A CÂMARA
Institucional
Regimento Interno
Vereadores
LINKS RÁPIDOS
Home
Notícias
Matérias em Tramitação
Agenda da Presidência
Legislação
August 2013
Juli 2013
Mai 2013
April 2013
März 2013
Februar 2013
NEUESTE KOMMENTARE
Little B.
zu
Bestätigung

-*-*-

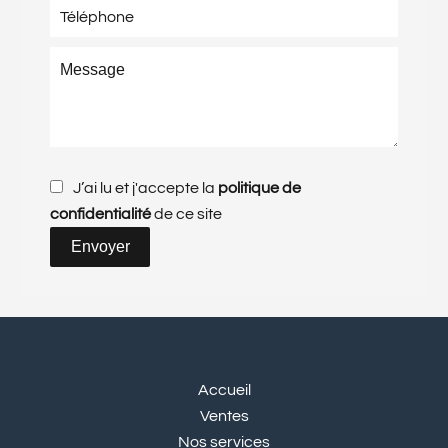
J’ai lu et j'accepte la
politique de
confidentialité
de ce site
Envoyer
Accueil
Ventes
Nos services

-*-*-

▶ _Problem to work on_: Please output the lines of the listing above that fall in the stretch from the one with "Matérias em Tramitação" through the one with "Bestätigung", exactly and only those.

▶ _Solved problem_:
Matérias em Tramitação
Agenda da Presidência
Legislação
August 2013
Juli 2013
Mai 2013
April 2013
März 2013
Februar 2013
NEUESTE KOMMENTARE
Little B.
zu
Bestätigung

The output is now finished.